At this time of year in New York, it's something that'll always be in my memory and something that really enabled me to be successful, really, being there and working for George who gave me the opportunity to manage some pretty good players.
Q. What does it mean to know that you've got Jim Thome ready to come off your bench?
JOE TORRE: He was so big for us, and we were talking about the possibility of getting Thome and Garland, and then when we were going to have a choice of one or the other, it would have been tough. But to have that guy coming off the bench that basically the opposition is going to have to be ready for. They're going to have to have a left-hander warming up for Jim Thome, not that he can't hit left-handers but you try to make it a little tougher on him, and the fact that you have a guy if you're behind in the game that can tie it up, or if you're ahead in the game a guy that can put it out of reach.

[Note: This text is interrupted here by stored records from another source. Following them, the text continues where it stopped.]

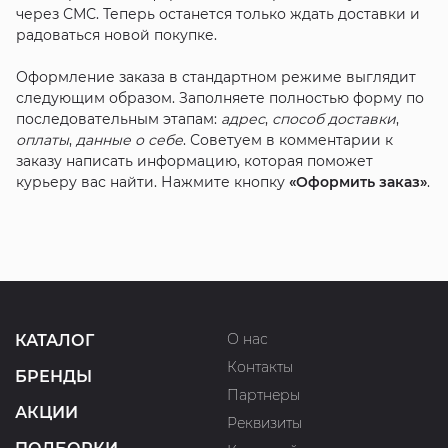
через СМС. Теперь останется только ждать доставки и
радоваться новой покупке.
Оформление заказа в стандартном режиме выглядит
следующим образом. Заполняете полностью форму по
последовательным этапам:
адрес
,
способ доставки
,
оплаты
,
данные о себе
. Советуем в комментарии к
заказу написать информацию, которая поможет
курьеру вас найти. Нажмите кнопку
«Оформить заказ»
.
О нас
КАТАЛОГ
Контакты
БРЕНДЫ
Партнеры
АКЦИИ
Реквизиты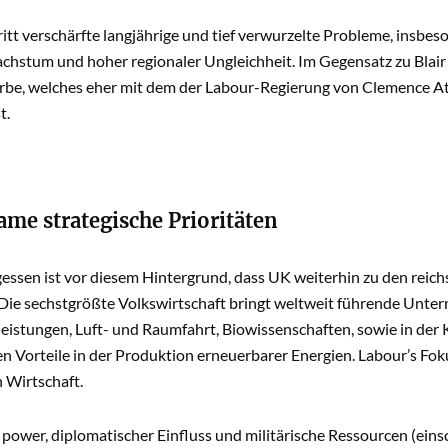
tt verschärfte langjährige und tief verwurzelte Probleme, insbe
chstum und hoher regionaler Ungleichheit. Im Gegensatz zu Blair 
 Erbe, welches eher mit dem der Labour-Regierung von Clemence A
t.
me strategische Prioritäten
gessen ist vor diesem Hintergrund, dass UK weiterhin zu den reic
 Die sechstgrößte Volkswirtschaft bringt weltweit führende Unte
eistungen, Luft- und Raumfahrt, Biowissenschaften, sowie in der 
 Vorteile in der Produktion erneuerbarer Energien. Labour’s Fok
n Wirtschaft.
t power, diplomatischer Einfluss und militärische Ressourcen (eins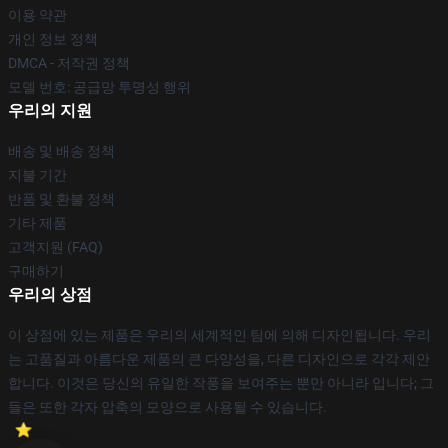
이용 약관
개인 정보 정책
DMCA - 저작권 정책
모델 번호: 공급망 투명성 행위
우리의 지원
배송 및 배송 정책
지불 기간
반품 및 환불 정책
기타 제품
고객지원 (FAQ)
구매하기
우리의 상점
이 상점에 있는 제품은 우리의 세계적인 팀에 의해 디자인됩니다. 우리
는 고품질과 아름다운 제품의 큰 다양성을, 다른 디자인으로 각각 제안
합니다. 이것은 당신의 유일한 작풍을 보여주는 뿐만 아니라 입니다; 그
들은 또한 각자 압축의 모양으로 사용될 수 있습니다.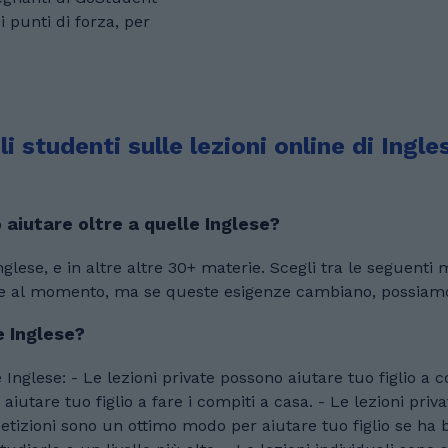
 punti di forza, per
studenti sulle lezioni online di Ingle
 aiutare oltre a quelle Inglese?
gli tra le seguenti materie: contabilità, francese, matematica. Tuo
lese al momento, ma se queste esigenze cambiano, possiamo 
e Inglese?
ha imparato a scuola. - Le
 aiutare tuo figlio a fare i compiti a casa. - Le lezioni pri
ipetizioni sono un ottimo modo per aiutare tuo figlio se ha 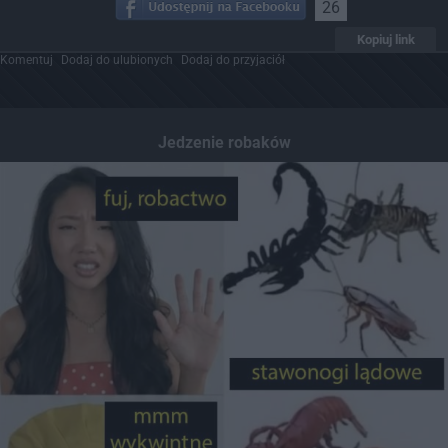
26
Kopiuj link
Komentuj
Dodaj do ulubionych
Dodaj do przyjaciół
Jedzenie robaków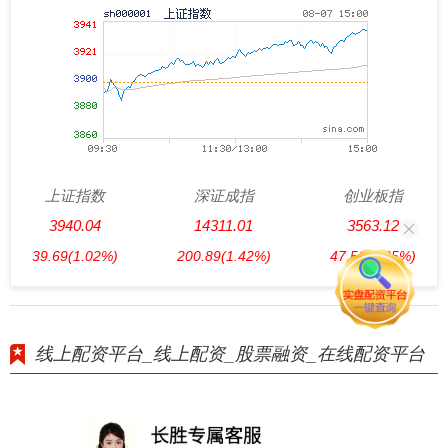
上证指数
深证成指
创业板指
3940.04
14311.01
3563.12
39.69
(1.02%)
200.89
(1.42%)
47.56
(1.35%)
线上配资平台_线上配资_股票融资_在线配资平台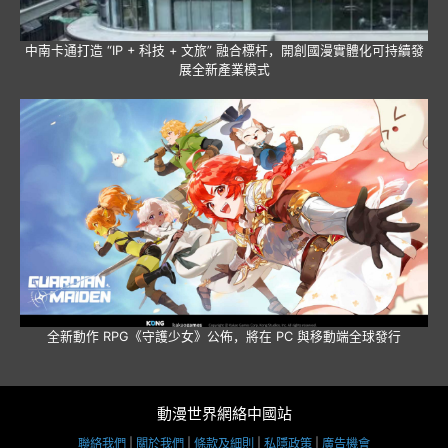
中南卡通打造 “IP + 科技 + 文旅” 融合標杆，開創國漫實體化可持續發
展全新產業模式
全新動作 RPG《守護少女》公佈，將在 PC 與移動端全球發行
動漫世界網絡中國站
聯絡我們
|
關於我們
|
條款及細則
|
私隱政策
|
廣告機會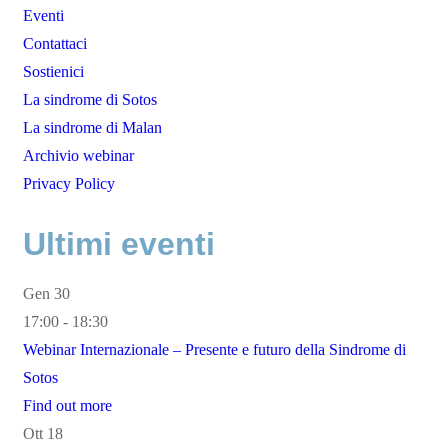
Eventi
Contattaci
Sostienici
La sindrome di Sotos
La sindrome di Malan
Archivio webinar
Privacy Policy
Ultimi eventi
Gen
30
17:00 - 18:30
Webinar Internazionale – Presente e futuro della Sindrome di
Sotos
Find out more
Ott
18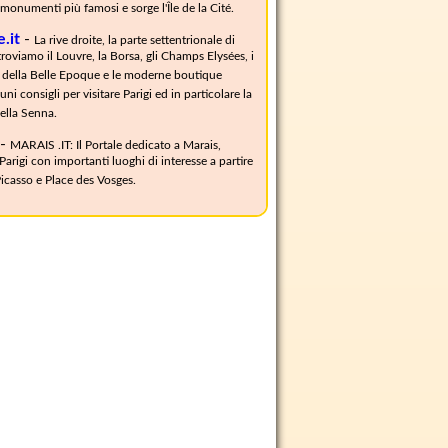
 monumenti più famosi e sorge l'Île de la Cité.
e.it
-
La rive droite, la parte settentrionale di
troviamo il Louvre, la Borsa, gli Champs Elysées, i
ci della Belle Epoque e le moderne boutique
uni consigli per visitare Parigi ed in particolare la
della Senna.
-
MARAIS .IT: Il Portale dedicato a Marais,
 Parigi con importanti luoghi di interesse a partire
icasso e Place des Vosges.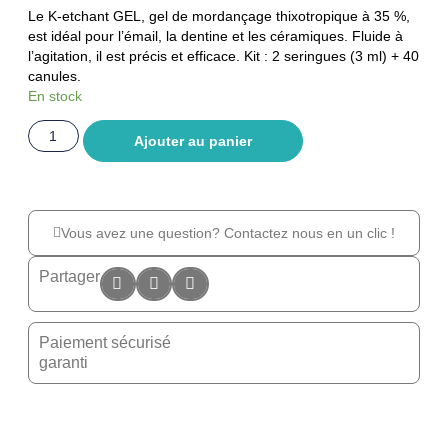
Le K-etchant GEL, gel de mordançage thixotropique à 35 %,
est idéal pour l’émail, la dentine et les céramiques. Fluide à
l’agitation, il est précis et efficace. Kit : 2 seringues (3 ml) + 40
canules.
En stock
Ajouter au panier
Vous avez une question? Contactez nous en un clic !
Partager
Paiement sécurisé
garanti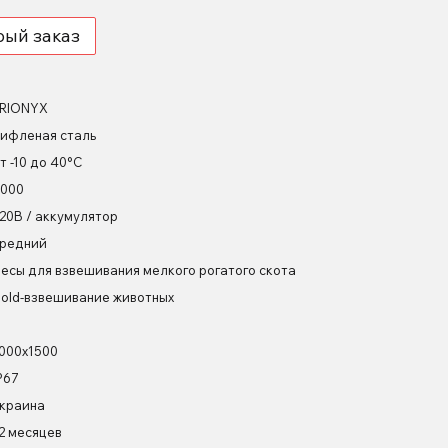
рый заказ
RIONYX
ифленая сталь
т -10 до 40°С
000
20В / аккумулятор
редний
есы для взвешивания мелкого рогатого скота
old-взвешивание животных
000х1500
P67
краина
2 месяцев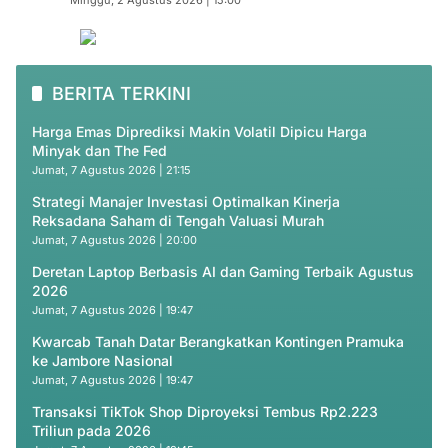
Minggu, 2 Agustus 2026 | 15:00
BERITA TERKINI
Harga Emas Diprediksi Makin Volatil Dipicu Harga
Minyak dan The Fed
Jumat, 7 Agustus 2026 | 21:15
Strategi Manajer Investasi Optimalkan Kinerja
Reksadana Saham di Tengah Valuasi Murah
Jumat, 7 Agustus 2026 | 20:00
Deretan Laptop Berbasis AI dan Gaming Terbaik Agustus
2026
Jumat, 7 Agustus 2026 | 19:47
Kwarcab Tanah Datar Berangkatkan Kontingen Pramuka
ke Jambore Nasional
Jumat, 7 Agustus 2026 | 19:47
Transaksi TikTok Shop Diproyeksi Tembus Rp2.223
Triliun pada 2026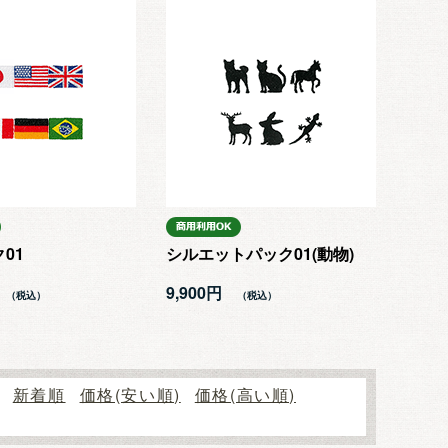
01
シルエットパック01(動物)
9,900円
新着順
価格(安い順)
価格(高い順)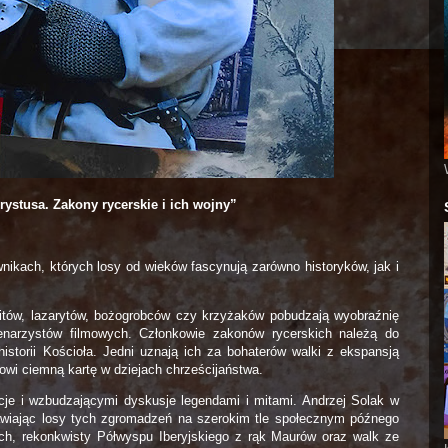
ystusa. Zakony rycerskie i ich wojny”
kach, których losy od wieków fascynują zarówno historyków, jak i
nitów, lazarytów, bożogrobców czy krzyżaków pobudzają wyobraźnię
scenarzystów filmowych. Członkowie zakonów rycerskich należą do
historii Kościoła. Jedni uznają ich za bohaterów walki z ekspansją
wi ciemną kartę w dziejach chrześcijaństwa.
cje i wzbudzającymi dyskusje legendami i mitami. Andrzej Solak w
cawiając losy tych zgromadzeń na szerokim tle społecznym późnego
kich, rekonkwisty Półwyspu Iberyjskiego z rąk Maurów oraz walk ze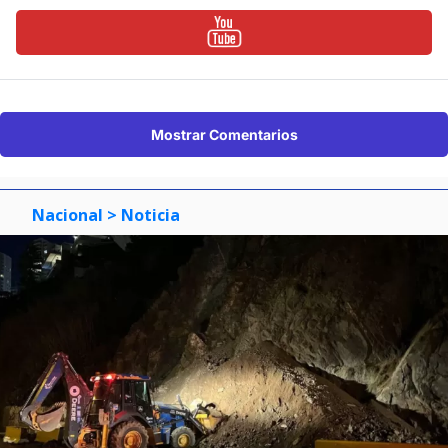
Mostrar Comentarios
Nacional
> Noticia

He is such a presence. I mean, he talks to the players, he's easy to listen to. He's not a gung ho guy, but when he says something you listen to him because he's speaking from experience and he's speaking from really a blue-collar type of background. It's great to have him as a weapon and also just to be on the team.
Q. This is the second time you're going to be introduced on the foul line at this ballpark this year. The first time you're on the National League All-Star team and got a rousing reception. How do you think it's going to go tonight?
JOE TORRE: Well, I think it's going to be consistent. I think Tony is going to get a greater round of applause than I am. He did that earlier this year, and I understand that. As I said, this is a very special town. These fans have always been great.
I know from opposing players, when you used to talk to opposing players when I was managing here or even playing here, they just looked forward to coming here. They'd walk around downtown, everybody is dressed in red. It was an event, and it continues to be an event. This is certainly exciting. I really enjoyed my All-Star experience, and there was never any hesitation at accepting Charlie Manuel's invitation because it was St. Louis, and that was the main reason in accepting, was to come back here. I'm looking forward to it.